>> START PROVIDED TEXT
CONCLUSION 1: Recent advances in the availability of social-spatial data and the development of geographic information systems (GIS) and related techniques to manage and analyze those data give researchers important new ways to study important social, environmental, economic, and health policy issues and are worth further development.

CONCLUSION 2: The increasing use of linked social-spatial data has created significant uncertainties about the ability to protect the confidentiality promised to research participants. Knowledge is as yet inadequate concerning the conditions under which and the extent to which the availability of spatially explicit data about participants increases the risk of confidentiality breaches. Various new technical procedures involving transforming data or creating synthetic datasets show promise for limiting the risk of identification while providing broader access and maintaining most of the scientific value of the data. However, these procedures have not been sufficiently studied to realistically determine their usefulness.

CONCLUSION 3: Recent research on technical approaches for reducing the risk of identification and breach of confidentiality has demonstrated promise for future success. At this time, however, no known technical strategy or combination of technical strategies for managing linked spatial-social data adequately resolves conflicts among the objectives of data linkage, open access, data quality, and confidentiality protection across datasets and data uses.

CONCLUSION 4: Because technical strategies will be not be sufficient in the foreseeable future for resolving the conflicting demands for data access, data quality, and confidentiality, institutional approaches will be required to balance those demands. Institutional solutions involve establishing tiers of risk and access and developing data-sharing protocols that match the level of access to the risks and benefits of the planned research. Such protocols will require that the authority to decide about data access be allocated appropriately among primary researchers, data stewards, data users, institutional review boards (IRBs), and research sponsors and that those actors are very well informed about the benefits and risks of the data access policies they may be asked to approve. We generally endorse the recommendations of the 2004 National Research Council report, Protecting Participants and Facilitating Social and Behavioral Sciences Research, and the 2005 report, Expanding Access to Research Data: Reconciling Risks and Opportunities, regarding restricted access to confidential data and unrestricted access to public-use data that have been modified so as to protect confidentiality, expanded data access (remotely and through licensing agreements), increased research on ways to address the competing claims of access and confidentiality, and related matters. Those reports, however, have not dealt in detail with the risks and tradeoffs that arise with data that link the information in social science research with spatial locations. Consequently, we offer eight recommendations to address those data.
>> END PROVIDED TEXT
>> START DATASET ENTRIES
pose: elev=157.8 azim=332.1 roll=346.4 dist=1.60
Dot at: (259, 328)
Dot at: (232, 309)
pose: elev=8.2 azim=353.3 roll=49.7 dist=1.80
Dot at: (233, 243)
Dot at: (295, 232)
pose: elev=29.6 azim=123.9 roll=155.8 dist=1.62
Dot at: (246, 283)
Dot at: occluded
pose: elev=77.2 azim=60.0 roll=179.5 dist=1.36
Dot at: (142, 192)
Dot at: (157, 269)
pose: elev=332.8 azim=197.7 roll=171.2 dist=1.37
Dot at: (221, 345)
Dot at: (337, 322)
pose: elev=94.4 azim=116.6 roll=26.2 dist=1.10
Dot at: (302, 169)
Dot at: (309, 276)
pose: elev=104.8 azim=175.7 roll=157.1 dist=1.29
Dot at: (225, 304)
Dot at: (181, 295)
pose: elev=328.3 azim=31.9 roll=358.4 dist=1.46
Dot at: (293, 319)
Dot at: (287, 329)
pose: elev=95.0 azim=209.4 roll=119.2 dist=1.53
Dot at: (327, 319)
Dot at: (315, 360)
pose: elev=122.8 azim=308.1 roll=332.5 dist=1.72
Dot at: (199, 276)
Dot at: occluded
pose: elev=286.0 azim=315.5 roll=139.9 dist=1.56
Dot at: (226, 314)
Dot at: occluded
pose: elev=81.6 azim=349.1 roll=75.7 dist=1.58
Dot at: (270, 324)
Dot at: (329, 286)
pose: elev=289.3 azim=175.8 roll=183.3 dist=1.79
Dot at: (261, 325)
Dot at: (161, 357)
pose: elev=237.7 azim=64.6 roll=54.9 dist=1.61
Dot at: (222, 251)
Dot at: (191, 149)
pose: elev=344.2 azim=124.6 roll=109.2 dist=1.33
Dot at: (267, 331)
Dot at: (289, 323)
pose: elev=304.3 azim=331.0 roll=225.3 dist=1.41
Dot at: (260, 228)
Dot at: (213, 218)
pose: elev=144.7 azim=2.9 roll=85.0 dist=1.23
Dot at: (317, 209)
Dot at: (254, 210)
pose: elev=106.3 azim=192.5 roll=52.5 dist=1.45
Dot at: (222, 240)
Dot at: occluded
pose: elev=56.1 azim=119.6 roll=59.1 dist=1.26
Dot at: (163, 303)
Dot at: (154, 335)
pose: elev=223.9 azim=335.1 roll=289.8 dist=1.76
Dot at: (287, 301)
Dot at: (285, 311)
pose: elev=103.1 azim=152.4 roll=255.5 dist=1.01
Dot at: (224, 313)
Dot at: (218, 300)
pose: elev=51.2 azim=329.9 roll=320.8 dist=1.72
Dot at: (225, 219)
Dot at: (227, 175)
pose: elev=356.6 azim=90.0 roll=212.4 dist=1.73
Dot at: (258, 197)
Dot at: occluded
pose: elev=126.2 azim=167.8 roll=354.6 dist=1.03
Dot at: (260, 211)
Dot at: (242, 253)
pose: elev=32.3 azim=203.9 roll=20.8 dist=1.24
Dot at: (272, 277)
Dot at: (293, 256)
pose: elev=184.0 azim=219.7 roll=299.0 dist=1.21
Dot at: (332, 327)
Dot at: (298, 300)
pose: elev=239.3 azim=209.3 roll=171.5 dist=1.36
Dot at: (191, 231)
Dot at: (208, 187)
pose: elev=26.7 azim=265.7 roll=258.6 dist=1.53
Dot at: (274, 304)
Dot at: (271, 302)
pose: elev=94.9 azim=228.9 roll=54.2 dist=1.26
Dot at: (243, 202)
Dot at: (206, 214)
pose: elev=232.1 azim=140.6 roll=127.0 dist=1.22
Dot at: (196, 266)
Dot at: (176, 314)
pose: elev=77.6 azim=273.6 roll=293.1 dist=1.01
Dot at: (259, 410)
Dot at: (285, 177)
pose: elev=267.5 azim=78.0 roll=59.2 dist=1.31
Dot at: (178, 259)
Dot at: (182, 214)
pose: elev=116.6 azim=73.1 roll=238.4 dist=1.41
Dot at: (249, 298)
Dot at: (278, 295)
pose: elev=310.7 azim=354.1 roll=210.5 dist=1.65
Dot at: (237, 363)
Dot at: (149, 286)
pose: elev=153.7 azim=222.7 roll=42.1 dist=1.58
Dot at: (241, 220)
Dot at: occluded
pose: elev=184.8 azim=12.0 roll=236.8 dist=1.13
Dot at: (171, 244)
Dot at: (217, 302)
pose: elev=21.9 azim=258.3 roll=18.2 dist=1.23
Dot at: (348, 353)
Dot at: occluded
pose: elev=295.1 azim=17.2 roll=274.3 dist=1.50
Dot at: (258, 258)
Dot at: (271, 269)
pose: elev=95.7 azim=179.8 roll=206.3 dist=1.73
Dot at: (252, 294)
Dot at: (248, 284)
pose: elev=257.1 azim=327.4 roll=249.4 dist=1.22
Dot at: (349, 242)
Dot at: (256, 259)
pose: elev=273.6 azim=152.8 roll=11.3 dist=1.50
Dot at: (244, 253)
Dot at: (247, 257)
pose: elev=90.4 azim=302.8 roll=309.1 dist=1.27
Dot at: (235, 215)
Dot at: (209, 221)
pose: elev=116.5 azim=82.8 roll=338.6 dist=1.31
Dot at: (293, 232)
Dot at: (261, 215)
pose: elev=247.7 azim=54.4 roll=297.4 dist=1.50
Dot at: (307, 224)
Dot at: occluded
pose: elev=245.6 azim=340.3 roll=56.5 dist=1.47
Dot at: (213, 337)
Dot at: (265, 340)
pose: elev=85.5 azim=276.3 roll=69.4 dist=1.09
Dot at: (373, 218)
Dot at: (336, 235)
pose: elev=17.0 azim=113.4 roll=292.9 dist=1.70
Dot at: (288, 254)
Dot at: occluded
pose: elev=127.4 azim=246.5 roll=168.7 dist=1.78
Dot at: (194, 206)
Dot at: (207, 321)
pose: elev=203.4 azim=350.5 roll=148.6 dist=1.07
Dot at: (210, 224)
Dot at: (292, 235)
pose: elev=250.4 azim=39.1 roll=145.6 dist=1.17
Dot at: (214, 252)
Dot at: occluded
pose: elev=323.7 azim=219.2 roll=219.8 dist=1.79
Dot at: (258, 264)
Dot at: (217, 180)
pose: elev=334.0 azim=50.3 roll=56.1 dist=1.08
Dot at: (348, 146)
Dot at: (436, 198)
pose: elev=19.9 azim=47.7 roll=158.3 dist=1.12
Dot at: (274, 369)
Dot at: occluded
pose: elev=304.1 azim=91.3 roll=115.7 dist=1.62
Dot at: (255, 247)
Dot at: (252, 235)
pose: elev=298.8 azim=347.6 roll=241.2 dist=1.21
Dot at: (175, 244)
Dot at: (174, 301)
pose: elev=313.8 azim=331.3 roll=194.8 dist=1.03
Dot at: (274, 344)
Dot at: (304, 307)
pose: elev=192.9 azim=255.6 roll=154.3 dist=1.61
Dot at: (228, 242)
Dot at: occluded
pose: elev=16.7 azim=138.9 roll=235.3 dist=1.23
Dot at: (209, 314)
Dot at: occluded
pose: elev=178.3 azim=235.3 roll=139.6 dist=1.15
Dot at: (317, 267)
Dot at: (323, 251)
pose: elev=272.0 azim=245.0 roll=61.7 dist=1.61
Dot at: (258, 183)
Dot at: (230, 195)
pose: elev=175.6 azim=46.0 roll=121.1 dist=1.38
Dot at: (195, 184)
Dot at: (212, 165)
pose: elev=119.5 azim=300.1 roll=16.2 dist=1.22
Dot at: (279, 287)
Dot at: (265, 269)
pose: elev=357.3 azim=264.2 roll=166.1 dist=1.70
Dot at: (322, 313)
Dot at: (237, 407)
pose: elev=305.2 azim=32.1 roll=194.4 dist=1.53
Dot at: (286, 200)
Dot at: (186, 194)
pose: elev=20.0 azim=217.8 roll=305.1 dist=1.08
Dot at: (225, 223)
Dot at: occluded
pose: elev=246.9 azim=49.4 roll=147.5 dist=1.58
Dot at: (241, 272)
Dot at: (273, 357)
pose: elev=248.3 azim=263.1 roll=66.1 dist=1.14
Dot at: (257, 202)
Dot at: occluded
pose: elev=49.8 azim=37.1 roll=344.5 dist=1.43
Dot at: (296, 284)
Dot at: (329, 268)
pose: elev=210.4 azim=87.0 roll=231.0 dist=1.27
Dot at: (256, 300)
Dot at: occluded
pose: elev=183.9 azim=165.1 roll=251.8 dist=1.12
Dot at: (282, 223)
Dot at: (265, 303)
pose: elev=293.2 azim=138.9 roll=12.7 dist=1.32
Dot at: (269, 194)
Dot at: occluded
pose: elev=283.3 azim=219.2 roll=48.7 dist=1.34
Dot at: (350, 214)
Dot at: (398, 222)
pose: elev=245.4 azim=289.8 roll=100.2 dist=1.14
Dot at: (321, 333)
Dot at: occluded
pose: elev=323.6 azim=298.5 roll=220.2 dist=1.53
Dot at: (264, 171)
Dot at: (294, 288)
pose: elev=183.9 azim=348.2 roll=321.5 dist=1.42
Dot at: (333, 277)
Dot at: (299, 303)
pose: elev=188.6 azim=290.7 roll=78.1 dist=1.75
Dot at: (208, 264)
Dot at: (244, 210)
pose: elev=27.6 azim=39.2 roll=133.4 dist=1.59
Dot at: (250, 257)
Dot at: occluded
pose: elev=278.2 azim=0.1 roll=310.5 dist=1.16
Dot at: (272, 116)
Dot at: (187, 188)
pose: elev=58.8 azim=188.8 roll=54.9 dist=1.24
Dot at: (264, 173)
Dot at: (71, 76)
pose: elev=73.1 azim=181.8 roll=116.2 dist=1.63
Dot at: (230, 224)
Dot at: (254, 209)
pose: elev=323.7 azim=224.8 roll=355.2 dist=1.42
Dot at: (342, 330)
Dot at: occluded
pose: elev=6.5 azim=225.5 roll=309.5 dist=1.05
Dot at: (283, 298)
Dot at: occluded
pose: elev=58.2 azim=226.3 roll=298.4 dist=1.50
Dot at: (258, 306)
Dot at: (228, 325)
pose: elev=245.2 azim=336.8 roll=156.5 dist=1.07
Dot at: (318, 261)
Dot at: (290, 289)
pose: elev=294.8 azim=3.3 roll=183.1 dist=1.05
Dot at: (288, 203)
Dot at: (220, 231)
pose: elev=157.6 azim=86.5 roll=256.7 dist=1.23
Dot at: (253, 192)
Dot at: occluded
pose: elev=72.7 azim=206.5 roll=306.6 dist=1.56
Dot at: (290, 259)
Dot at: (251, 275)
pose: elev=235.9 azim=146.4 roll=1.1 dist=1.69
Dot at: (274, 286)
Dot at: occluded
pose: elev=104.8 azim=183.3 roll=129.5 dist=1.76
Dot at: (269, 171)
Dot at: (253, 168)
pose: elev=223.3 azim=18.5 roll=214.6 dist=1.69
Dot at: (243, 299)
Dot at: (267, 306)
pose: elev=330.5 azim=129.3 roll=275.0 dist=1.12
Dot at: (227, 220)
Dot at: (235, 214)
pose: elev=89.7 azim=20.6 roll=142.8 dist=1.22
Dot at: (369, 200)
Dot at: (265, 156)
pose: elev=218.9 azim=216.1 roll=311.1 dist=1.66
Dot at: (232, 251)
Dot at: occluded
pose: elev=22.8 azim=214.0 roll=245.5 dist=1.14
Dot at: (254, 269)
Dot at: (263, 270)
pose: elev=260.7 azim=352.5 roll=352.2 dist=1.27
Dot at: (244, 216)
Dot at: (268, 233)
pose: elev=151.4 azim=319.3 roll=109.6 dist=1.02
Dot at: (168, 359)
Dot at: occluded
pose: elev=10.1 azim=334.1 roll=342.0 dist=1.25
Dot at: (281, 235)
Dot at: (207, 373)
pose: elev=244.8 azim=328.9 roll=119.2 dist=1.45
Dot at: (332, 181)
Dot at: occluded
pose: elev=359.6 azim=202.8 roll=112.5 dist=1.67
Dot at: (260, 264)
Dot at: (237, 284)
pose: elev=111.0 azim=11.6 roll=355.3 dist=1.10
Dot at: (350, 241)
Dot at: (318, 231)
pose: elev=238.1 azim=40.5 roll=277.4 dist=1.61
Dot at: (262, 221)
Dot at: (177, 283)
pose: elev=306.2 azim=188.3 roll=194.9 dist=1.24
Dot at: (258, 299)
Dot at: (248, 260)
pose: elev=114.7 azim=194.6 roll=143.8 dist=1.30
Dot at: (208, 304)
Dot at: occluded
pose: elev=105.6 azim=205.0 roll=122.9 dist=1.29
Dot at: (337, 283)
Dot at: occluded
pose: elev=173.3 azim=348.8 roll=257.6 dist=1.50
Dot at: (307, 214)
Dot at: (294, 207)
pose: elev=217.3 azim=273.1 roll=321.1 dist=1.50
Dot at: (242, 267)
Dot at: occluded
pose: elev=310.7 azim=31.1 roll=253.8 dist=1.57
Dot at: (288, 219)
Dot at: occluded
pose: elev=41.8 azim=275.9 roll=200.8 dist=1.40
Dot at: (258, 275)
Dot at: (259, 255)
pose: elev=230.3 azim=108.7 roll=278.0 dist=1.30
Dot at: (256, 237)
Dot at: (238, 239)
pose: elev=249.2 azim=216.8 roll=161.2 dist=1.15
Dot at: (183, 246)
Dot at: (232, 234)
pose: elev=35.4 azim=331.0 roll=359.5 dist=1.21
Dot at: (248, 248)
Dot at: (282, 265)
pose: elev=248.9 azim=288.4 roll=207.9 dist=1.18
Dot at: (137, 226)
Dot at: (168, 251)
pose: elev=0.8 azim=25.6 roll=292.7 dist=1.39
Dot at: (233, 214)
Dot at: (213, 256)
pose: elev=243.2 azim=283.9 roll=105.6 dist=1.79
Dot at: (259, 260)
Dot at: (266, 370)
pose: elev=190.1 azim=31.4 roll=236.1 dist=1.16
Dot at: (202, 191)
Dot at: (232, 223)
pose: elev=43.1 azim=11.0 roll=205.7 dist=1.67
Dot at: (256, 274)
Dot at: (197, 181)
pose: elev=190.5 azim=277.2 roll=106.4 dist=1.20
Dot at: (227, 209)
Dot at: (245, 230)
>> END DATASET ENTRIES
STATED TASK 1
For each statement, say whether it agrees with the conclusions on social-spatial data, and answer yes or no with the deciding words of that text quoted exactly.
(a) At present, some combination of technical strategies adequately resolves the conflicts among data linkage, open access, data quality, and confidentiality protection.
(b) The 2004 and 2005 National Research Council reports dealt in detail with the risks and tradeoffs of data linking social science information with spatial locations.
(c) New procedures that transform data or create synthetic datasets show promise for limiting the risk of identification.
STATED TASK 2
Please carry on with the conclusions on social-spatial data, starting after their last sentence.
The records were drawn from a separate source.

TASK ANSWER 1
(a) No: "no known technical strategy or combination of technical strategies for managing linked spatial-social data adequately resolves conflicts among the objectives of data linkage, open access, data quality, and confidentiality protection across datasets and data uses."
(b) No: "Those reports, however, have not dealt in detail with the risks and tradeoffs that arise with data that link the information in social science research with spatial locations."
(c) Yes: "Various new technical procedures involving transforming data or creating synthetic datasets show promise for limiting the risk of identification"

TASK ANSWER 2
RECOMMENDATIONS

Recommendation 1: Technical and Institutional Research

Federal agencies and other organizations that sponsor the collection and analysis of linked social-spatial data "or that support data that could provide added benefits with such linkage" should sponsor research into techniques and procedures for disseminating such data while protecting confidentiality and maintaining the usefulness of the data for social-spatial analysis. This research should include studies to adapt existing techniques from other fields, to understand how the publication of linked social-spatial data might increase disclosure risk, and to explore institutional mechanisms for disseminating linked data while protecting confidentiality and maintaining the usefulness of the data.

Recommendation 2: Education and Training

Faculty, researchers, and organizations involved in the continuing professional development of researchers should engage in the education of researchers in the ethical use of spatial data. Professional associations should participate by establishing and inculcating strong norms for the ethical use and sharing of linked social-spatial data.

Recommendation 3: Training in Ethical Issues

Training in ethical considerations needs to accompany all methodological training in the acquisition and use of data that include geographically explicit information on research participants.

Recommendation 4: Outreach by Professional Societies and Other Organizations

Research societies and other research organizations that use linked social-spatial data and that have established traditions of protection of the confidentiality of human research participants should engage in outreach to other research societies and organizations less conversant in research with issues of human participant protection to increase attention to these issues in the context of the use of personal, identifiable data.

Recommendation 5: Research Design

Primary researchers who intend to collect and use spatially explicit data should design their studies in ways that not only take into account the obligation to share data and the disclosure risks posed, but also provide confidentiality protection for human participants in the primary research as well as in secondary research use of the data. Although the reconciliation of these objectives is difficult, primary researchers should nevertheless assume a significant part of this burden.

Recommendation 6: Institutional Review Boards

Institutional Review Boards and their organizational sponsors should develop the expertise needed to make well-informed decisions that balance the objectives of data access, confidentiality, and quality in research projects that will collect or analyze linked social-spatial data.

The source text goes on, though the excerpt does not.